Alberta’s battle against the ravaging effects of the mountain pine beetle continues.
Despite its tiny size – less than 7.5mm – the mountain pine beetle is the most damaging pine tree pest in North America. In only a few short months, the foliage of an infested tree will change colour from green to yellow, followed by bright red, brown and eventually grey, indicating tree death. This can have a devastating affect on our economy, forests and ecosystems.
This winter, mountain pine beetle control crews roamed some of the most vulnerable forests near Grande Prairie, Hinton, and Slave Lake to remove individual infested trees. After cutting them down, they’re burned or mulched to kill the beetles living under the bark. This ensures larvae cannot develop and fly on to infest other trees in the summer.

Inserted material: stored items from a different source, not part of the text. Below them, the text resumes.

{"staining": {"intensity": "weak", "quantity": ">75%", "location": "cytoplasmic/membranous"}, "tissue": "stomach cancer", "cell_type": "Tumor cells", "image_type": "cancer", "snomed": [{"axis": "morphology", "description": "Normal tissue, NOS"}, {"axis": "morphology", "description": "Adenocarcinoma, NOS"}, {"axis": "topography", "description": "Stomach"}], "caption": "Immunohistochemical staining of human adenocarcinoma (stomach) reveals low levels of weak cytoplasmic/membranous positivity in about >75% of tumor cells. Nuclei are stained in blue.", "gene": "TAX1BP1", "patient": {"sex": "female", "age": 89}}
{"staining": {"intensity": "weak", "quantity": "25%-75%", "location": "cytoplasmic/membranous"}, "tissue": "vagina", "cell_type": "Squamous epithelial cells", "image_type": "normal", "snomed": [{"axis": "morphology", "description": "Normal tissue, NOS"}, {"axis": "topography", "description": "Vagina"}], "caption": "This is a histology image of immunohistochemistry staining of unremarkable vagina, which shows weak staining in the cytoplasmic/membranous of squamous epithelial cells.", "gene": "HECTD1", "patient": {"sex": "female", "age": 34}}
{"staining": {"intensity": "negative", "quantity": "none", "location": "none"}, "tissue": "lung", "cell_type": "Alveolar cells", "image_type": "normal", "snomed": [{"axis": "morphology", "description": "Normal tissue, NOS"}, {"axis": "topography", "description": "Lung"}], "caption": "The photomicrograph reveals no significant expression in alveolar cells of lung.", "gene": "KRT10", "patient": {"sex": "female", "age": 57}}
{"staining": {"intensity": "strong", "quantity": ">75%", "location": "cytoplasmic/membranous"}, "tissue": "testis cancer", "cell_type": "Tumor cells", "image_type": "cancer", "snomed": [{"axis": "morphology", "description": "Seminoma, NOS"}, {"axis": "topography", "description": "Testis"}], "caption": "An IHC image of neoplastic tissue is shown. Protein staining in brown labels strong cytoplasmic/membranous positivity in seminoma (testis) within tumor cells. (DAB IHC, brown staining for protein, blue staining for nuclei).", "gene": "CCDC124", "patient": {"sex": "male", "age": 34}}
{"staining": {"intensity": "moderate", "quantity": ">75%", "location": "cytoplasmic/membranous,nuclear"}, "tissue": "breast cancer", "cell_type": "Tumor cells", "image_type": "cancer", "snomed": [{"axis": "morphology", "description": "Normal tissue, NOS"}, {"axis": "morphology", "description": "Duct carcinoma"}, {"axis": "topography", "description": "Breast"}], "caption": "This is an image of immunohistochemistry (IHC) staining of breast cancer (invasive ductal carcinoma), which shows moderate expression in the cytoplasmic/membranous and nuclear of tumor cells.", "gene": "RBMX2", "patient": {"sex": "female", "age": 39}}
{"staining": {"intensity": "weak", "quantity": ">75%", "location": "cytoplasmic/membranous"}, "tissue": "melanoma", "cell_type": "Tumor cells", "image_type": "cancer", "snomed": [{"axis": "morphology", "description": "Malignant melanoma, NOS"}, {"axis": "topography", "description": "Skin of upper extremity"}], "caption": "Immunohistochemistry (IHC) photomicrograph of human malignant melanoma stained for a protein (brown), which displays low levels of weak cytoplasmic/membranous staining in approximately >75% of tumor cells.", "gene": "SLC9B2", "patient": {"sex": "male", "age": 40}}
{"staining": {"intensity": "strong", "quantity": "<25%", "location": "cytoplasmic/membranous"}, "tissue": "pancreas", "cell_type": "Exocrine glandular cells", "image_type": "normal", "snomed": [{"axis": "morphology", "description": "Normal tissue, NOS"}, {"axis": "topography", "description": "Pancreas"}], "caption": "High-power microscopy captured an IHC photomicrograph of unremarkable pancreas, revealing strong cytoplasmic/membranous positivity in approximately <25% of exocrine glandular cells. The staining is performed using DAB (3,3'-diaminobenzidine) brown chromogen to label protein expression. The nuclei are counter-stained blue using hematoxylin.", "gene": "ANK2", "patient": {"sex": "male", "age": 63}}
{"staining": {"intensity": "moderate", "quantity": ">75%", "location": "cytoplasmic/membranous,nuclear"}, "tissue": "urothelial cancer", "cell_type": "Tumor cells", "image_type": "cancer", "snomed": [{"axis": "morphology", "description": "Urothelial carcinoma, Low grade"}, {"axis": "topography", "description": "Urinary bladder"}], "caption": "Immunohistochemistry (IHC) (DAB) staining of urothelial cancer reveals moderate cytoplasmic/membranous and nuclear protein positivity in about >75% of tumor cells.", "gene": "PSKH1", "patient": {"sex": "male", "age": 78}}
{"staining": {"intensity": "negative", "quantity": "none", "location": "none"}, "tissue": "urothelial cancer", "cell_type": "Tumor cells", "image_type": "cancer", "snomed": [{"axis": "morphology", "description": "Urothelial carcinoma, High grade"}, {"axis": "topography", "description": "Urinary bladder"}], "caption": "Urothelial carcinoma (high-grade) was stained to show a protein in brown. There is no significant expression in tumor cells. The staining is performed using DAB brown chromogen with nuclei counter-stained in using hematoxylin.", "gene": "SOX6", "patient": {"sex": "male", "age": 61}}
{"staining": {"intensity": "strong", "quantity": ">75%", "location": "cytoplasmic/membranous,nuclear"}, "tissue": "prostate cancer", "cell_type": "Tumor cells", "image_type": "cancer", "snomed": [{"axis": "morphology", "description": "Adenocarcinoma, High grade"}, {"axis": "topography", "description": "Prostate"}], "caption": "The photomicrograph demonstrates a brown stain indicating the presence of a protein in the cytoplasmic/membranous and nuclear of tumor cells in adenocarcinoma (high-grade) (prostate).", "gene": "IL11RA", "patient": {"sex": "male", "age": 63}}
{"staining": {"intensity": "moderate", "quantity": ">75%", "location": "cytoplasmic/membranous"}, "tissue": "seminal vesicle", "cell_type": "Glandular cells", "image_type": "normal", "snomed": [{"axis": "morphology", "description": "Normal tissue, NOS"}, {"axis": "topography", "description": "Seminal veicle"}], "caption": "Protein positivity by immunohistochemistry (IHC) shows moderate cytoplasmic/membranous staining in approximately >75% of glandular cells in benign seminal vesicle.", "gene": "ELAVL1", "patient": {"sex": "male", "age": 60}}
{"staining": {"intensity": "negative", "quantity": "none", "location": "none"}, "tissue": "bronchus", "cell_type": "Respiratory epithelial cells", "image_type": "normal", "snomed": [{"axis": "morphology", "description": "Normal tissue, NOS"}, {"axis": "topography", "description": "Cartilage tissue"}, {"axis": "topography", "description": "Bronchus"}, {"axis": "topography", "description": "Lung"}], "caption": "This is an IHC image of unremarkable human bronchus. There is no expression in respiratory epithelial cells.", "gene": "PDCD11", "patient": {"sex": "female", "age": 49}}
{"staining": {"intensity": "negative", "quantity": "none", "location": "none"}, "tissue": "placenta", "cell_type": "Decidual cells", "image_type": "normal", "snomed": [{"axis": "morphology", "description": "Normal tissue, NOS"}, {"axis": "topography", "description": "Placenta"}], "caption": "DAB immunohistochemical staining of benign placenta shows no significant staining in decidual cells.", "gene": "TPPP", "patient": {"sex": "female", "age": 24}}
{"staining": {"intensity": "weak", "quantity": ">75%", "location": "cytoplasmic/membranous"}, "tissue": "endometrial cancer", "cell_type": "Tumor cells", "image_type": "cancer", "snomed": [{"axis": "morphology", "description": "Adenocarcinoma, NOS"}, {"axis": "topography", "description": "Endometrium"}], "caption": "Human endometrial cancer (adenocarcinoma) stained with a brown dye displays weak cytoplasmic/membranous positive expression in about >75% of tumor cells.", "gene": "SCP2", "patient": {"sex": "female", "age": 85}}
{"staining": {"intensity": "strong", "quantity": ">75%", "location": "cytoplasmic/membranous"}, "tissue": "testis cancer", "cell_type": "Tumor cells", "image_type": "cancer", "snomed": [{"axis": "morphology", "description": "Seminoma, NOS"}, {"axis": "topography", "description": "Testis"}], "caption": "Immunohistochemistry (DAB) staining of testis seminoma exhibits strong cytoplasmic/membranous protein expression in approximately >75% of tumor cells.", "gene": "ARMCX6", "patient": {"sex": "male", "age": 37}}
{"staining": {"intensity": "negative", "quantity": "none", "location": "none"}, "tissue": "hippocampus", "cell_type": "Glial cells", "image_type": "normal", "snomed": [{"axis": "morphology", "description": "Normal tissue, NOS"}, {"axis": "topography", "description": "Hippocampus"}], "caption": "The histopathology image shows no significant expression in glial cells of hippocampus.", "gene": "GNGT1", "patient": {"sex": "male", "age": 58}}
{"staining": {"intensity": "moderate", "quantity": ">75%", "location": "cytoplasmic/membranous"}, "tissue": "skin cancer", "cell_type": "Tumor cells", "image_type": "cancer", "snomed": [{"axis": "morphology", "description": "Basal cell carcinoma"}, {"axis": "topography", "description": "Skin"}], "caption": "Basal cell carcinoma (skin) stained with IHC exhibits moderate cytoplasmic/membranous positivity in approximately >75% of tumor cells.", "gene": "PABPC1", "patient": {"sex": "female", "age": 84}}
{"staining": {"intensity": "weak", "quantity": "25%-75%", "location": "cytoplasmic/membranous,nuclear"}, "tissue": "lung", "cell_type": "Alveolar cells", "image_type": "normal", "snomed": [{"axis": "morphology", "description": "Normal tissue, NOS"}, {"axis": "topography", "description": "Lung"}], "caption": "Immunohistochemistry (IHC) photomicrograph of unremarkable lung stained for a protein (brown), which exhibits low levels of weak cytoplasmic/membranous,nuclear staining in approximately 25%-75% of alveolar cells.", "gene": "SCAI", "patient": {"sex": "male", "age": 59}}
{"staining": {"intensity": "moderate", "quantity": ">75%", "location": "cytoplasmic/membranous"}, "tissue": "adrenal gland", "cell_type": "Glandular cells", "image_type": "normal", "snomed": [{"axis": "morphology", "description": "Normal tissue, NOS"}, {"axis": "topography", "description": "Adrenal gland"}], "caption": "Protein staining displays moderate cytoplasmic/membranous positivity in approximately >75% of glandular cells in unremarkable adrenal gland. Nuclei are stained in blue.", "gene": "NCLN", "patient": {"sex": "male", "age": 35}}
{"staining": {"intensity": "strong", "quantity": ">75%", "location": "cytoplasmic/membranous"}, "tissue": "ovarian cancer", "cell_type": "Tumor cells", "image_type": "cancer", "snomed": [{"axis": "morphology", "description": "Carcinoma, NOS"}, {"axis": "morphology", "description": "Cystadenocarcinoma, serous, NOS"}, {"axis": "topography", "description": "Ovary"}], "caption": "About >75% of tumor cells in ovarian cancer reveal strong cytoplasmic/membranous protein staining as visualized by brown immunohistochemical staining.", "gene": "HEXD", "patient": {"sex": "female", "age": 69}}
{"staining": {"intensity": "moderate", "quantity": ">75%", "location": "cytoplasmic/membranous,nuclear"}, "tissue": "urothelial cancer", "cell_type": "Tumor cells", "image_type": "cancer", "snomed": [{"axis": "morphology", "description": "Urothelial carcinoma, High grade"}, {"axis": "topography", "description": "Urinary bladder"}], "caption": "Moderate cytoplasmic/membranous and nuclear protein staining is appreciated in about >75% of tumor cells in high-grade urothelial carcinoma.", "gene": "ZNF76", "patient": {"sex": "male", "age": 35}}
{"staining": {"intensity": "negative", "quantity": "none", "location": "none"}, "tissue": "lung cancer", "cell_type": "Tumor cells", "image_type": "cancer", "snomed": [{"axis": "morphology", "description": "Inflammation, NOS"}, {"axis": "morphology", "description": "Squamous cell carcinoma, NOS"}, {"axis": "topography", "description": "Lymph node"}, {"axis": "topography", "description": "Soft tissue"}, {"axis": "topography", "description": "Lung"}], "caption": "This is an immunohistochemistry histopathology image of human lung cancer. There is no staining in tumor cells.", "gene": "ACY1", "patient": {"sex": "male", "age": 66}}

Removing one infested tree can prevent as many as five more from being attacked. So far, more than 90,000 infested trees have been removed this year.
Six million hectares of Alberta’s pine forests are at risk of infestation. Single-tree removals are one part of Alberta’s strategy to prevent beetles from spreading eastward into the boreal forest and further into the foothills.
Other strategies include working with the forestry industry to harvest stands of at-risk and infested pine trees, and the long-term replacement of over-mature pine stands with younger forests.
Later this spring, we’ll switch our focus to survey how well the developing beetle larvae survived the winter and how many healthy pine trees have been infested. These overwintering survival surveys will help determine our strategies for battling the mountain pine beetle again next year.